Fece per avvicinarsi ad uno dei cittadini che giravano per le strade del villaggio, ma si fermò di colpo scorgendo all’orizzonte, ovvero a bordo mappa, una scena che non aveva mai visto fino al quel momento: dalla via dell’Impero spuntavano a piccoli gruppi degli uomini con vesti di pelle marroni, trascinanti ognuno un carretto giallo, coperto da alcuni teli; dietro ogni carretto v’era un cane bianco, con la coda sollevata a mezza altezza. Tutti avevano un’espressione contrita, evidentemente arrabbiati per qualche ragione oscura. Sertorius, che aveva riconosciuto la sagoma tipica degli immigranti, era sorpreso di vederli spuntare dalla via d’uscita, per di più con quell’espressione truce, del tutto inconciliabile con i toni placidi e gioviali con i quali essi erano soliti parlare. S’accostò ad uno di essi per indagare:
- Ave, buon uomo!
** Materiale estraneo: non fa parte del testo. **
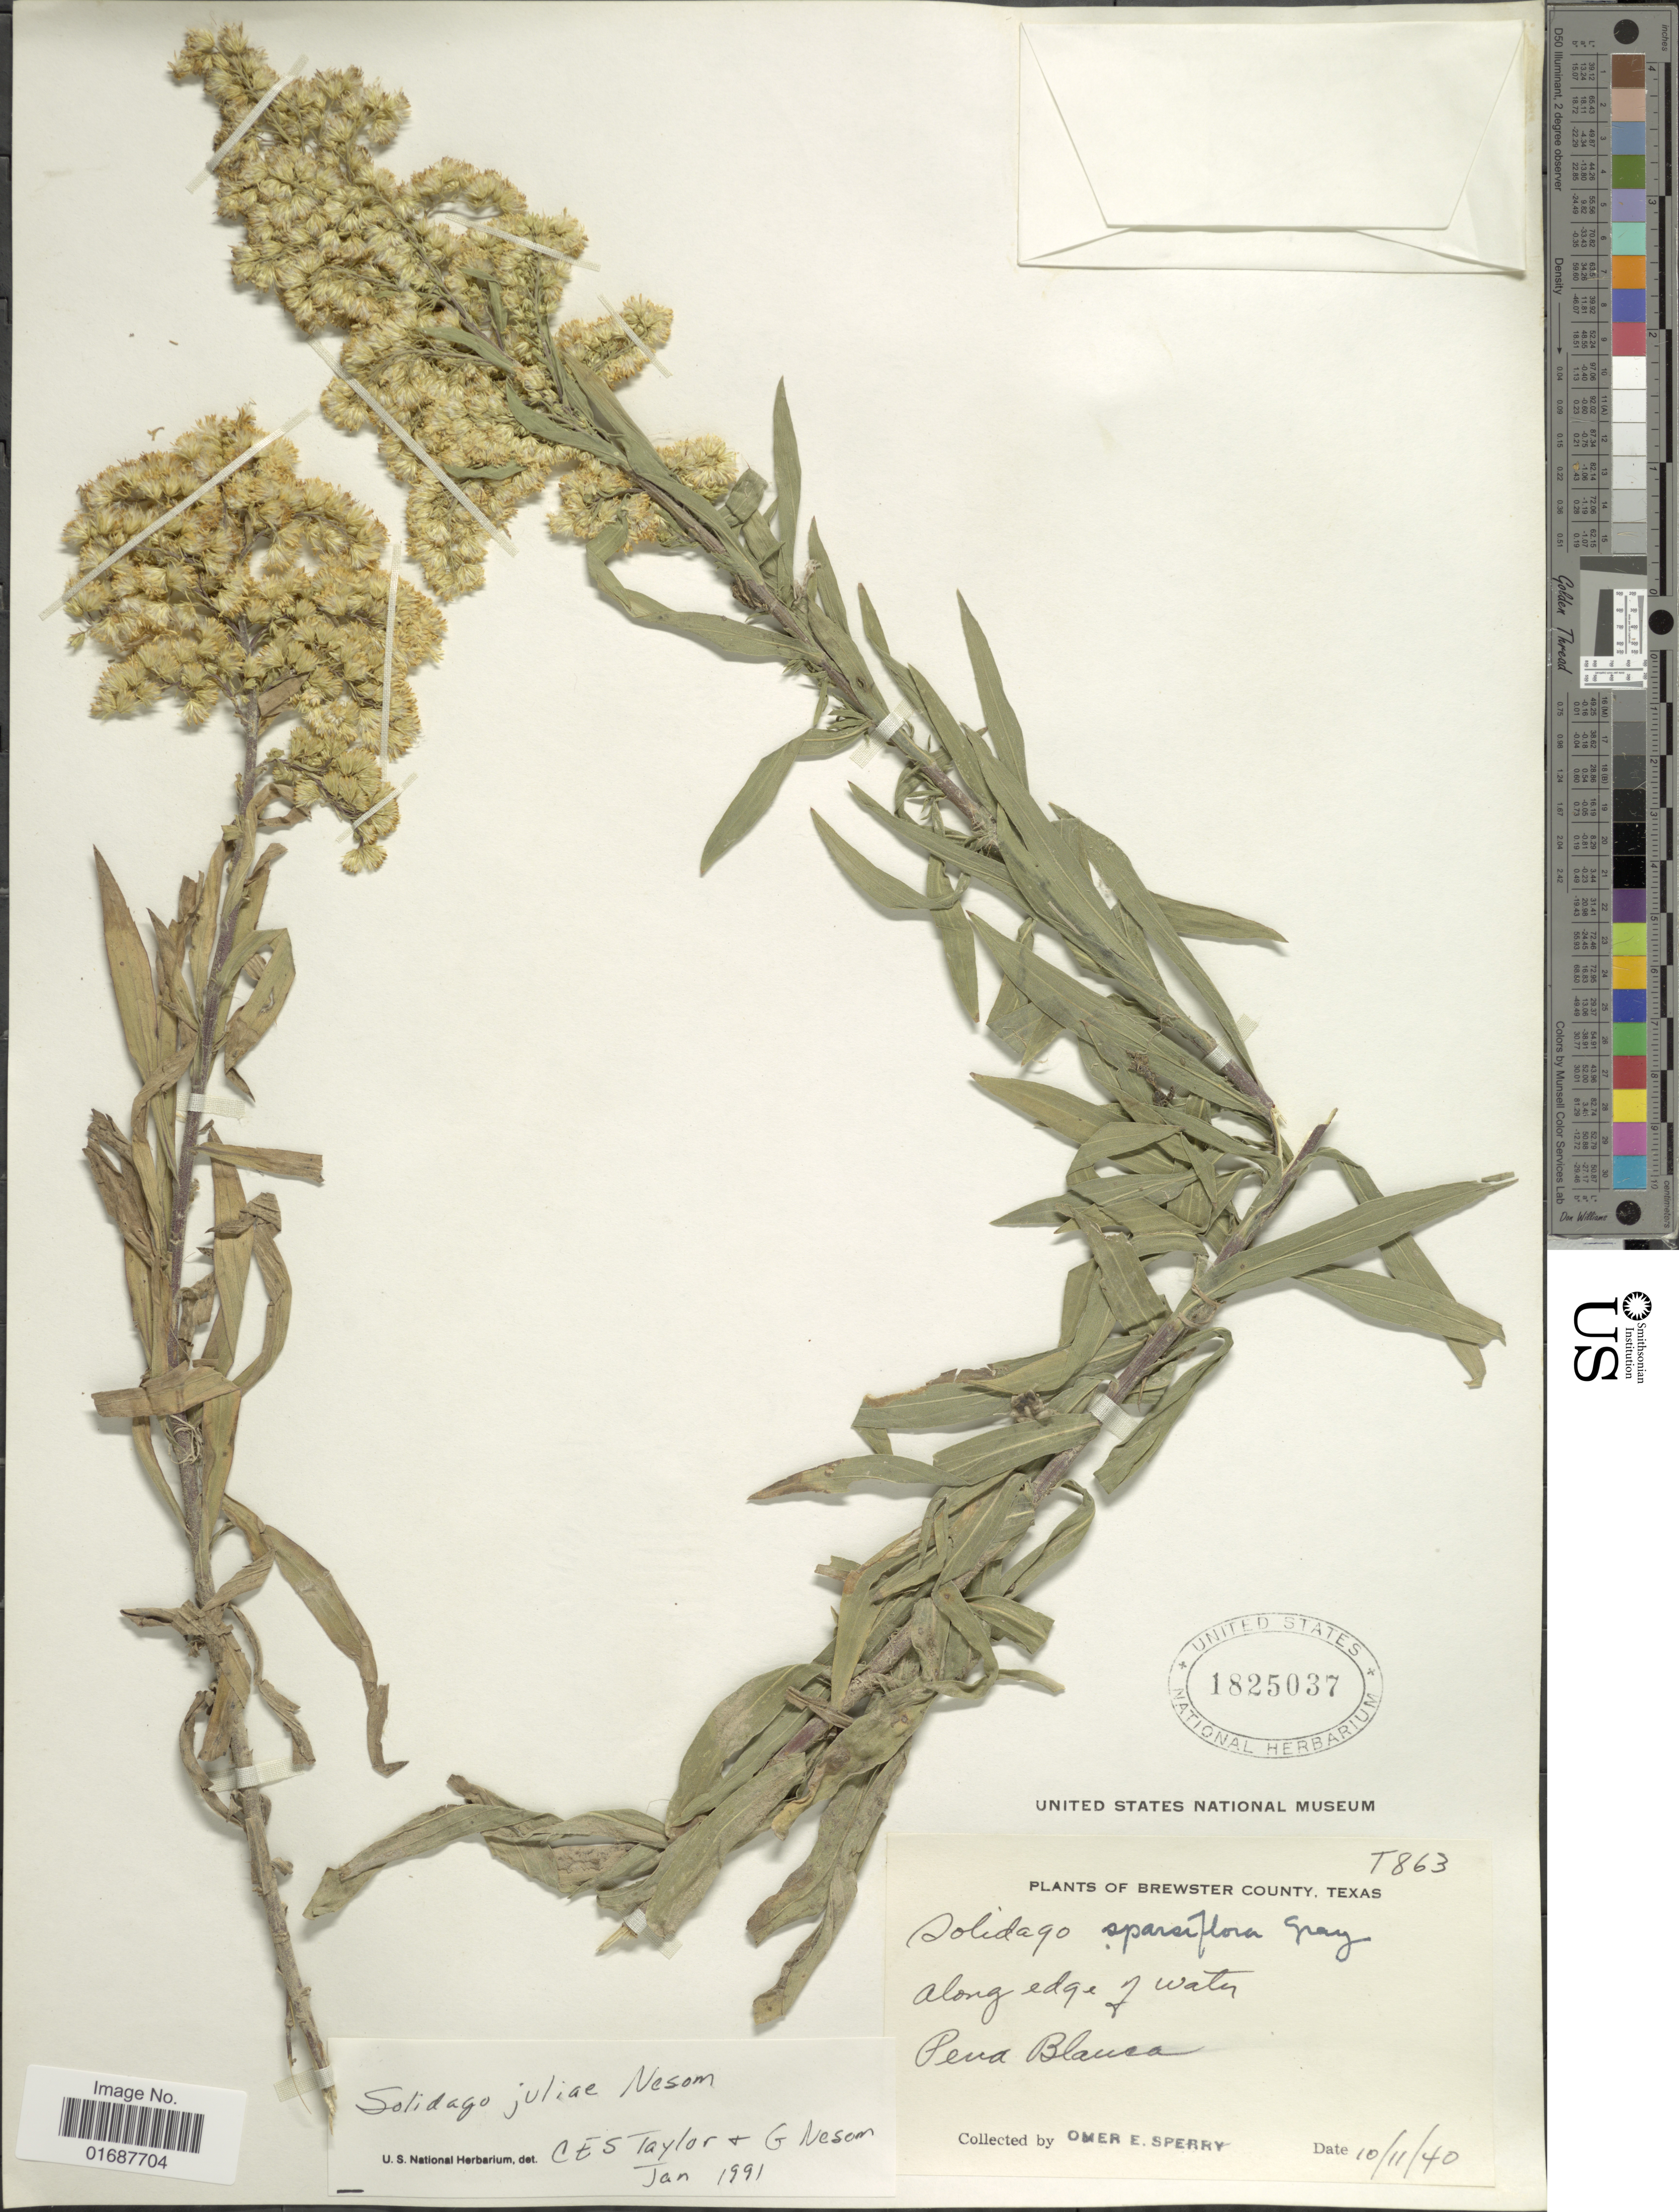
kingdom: Plantae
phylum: Tracheophyta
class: Magnoliopsida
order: Asterales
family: Asteraceae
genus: Solidago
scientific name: Solidago juliae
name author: G.L. Nesom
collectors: O. E. Sperry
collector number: T863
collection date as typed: Transcribed d/m/y: 10/11/40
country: United States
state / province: Texas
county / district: Brewster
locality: Along edge of water. Pena Blanca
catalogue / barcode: US 1825037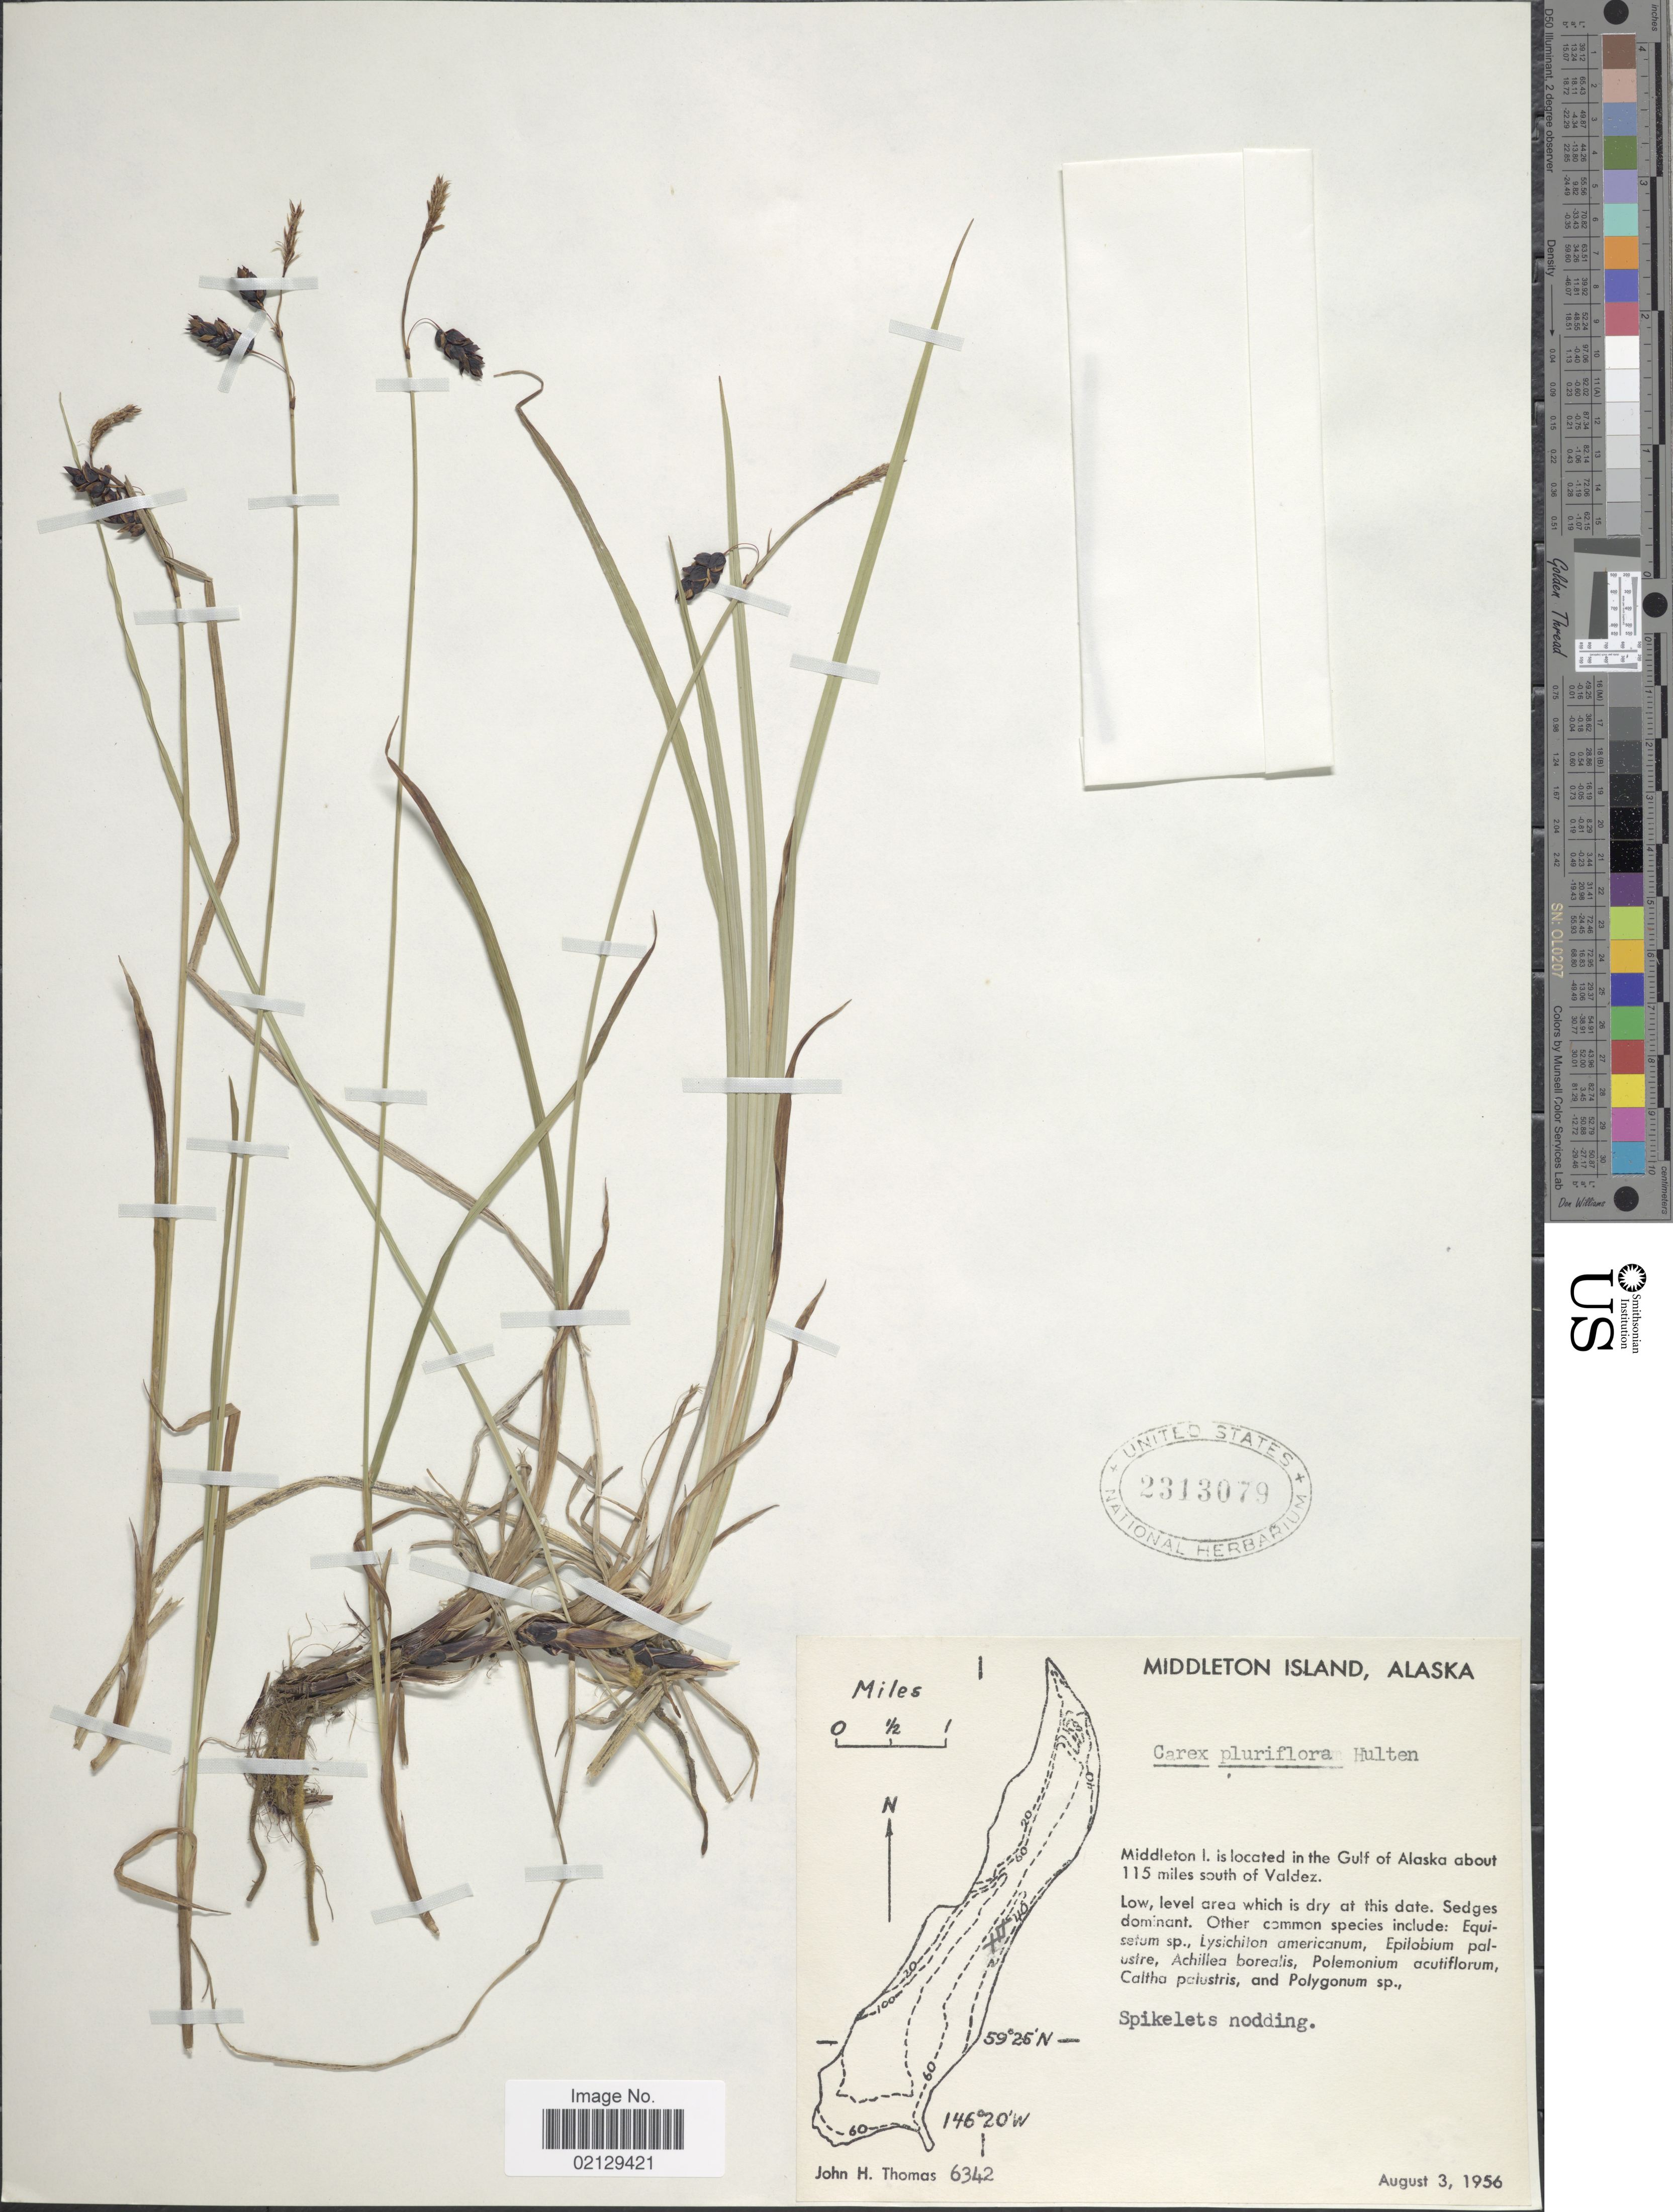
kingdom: Plantae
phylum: Tracheophyta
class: Liliopsida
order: Poales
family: Cyperaceae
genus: Carex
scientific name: Carex pluriflora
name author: Hultén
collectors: J. H. Thomas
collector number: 6342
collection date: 1956-08-03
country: United States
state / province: Alaska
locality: Middleton Island, Middleton I., is located in the Gulf of Alaska about 115 miles south of Valdez.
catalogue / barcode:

Spero non ti sia di disturbo se ti faccio qualche domanda. Posso sapere da dove venite? Ho sempre desiderato sapere da dove arrivano gli immigranti! -
L’uomo al quale si era avvicinato lo squadrò da capo a piedi con una smorfia a metà tra il divertito e il disgustato, che ricordò a Sertorius l’aspetto, non certo decente, con il quale era costretto a presentarsi, poi rispose:
- Immigrante? Io? Chiunque tu sia, faresti bene a mettere tra te e questa città più distanza possibile come stiamo facendo tutti. Già è difficile trovare lavoro e quando lo trovi fai la fame lo stesso! Il mio cane non lavorerebbe per l’elemosina che danno qui! Me ne vado! -
E così dicendo riprese a camminare verso il punto dal quale Sertorius era entrato. Ma questi, non pago della risposta ricevuta, lo seguì fermandolo nuovamente. L’uomo parve non gradire affatto:
- Ma, buon uomo! Un istante ancora! Non mi hai risposto! Hai detto che qui vicino c’è una città! Si tratta di Mediolanum forse? Sto cercando di raggiungerla! E poi, perdonami se ti contraddico, ma sapevo che i salari da queste parti fossero generosissimi! -
Il suo interlocutore sgranò gli occhi, evidentemente sorpreso di sentirsi parlare a quel modo da quello che si stava sempre più convincendo - Sertorius glielo leggeva in faccia - essere un perfetto idiota, cosa che avrebbe giustificato tra l’altro il suo ridicolo abbigliamento. Forse spinto dalla volontà di liberarsene quanto prima rispose:
- A Mediolanum? I salari sono stati generosi molto tempo fa, all’epoca delle invasioni dei Cartaginesi: pare ci fosse un grande governatore a quel tempo, che aveva costruito una splendida città sorta in tempi nefasti e per di più sulla rotta delle armate di quell’Annibale. Ma adesso non ne resta un briciolo della sua vecchia gloria. Ed ora, scusami tanto, ma, come ho detto prima, vorrei allontanarmi il più possibile da questo posto -
E se ne andò lasciando Sertorius sbalordito da quella rivelazione. Mediolanum decaduta a quel modo? E com’era accaduto tutto questo? Era sicuro di aver lasciato una città fiorente con salari il doppio più consistenti di quelli di Roma e tasse molto poco esose. Eppure quell’uomo sosteneva il contrario. Una smania improvvisa lo assalì: doveva sapere cosa era successo alla sua vecchia città, ma soprattutto doveva farsi riconoscere dai suoi cittadini, i quali lo avrebbero certamente accolto festosamente per di più nelle condizioni in cui si trovavano attualmente. Deciso com’era ad andare in fondo ai suoi propositi, Sertorius si mosse risoluto verso l’ultimo confine.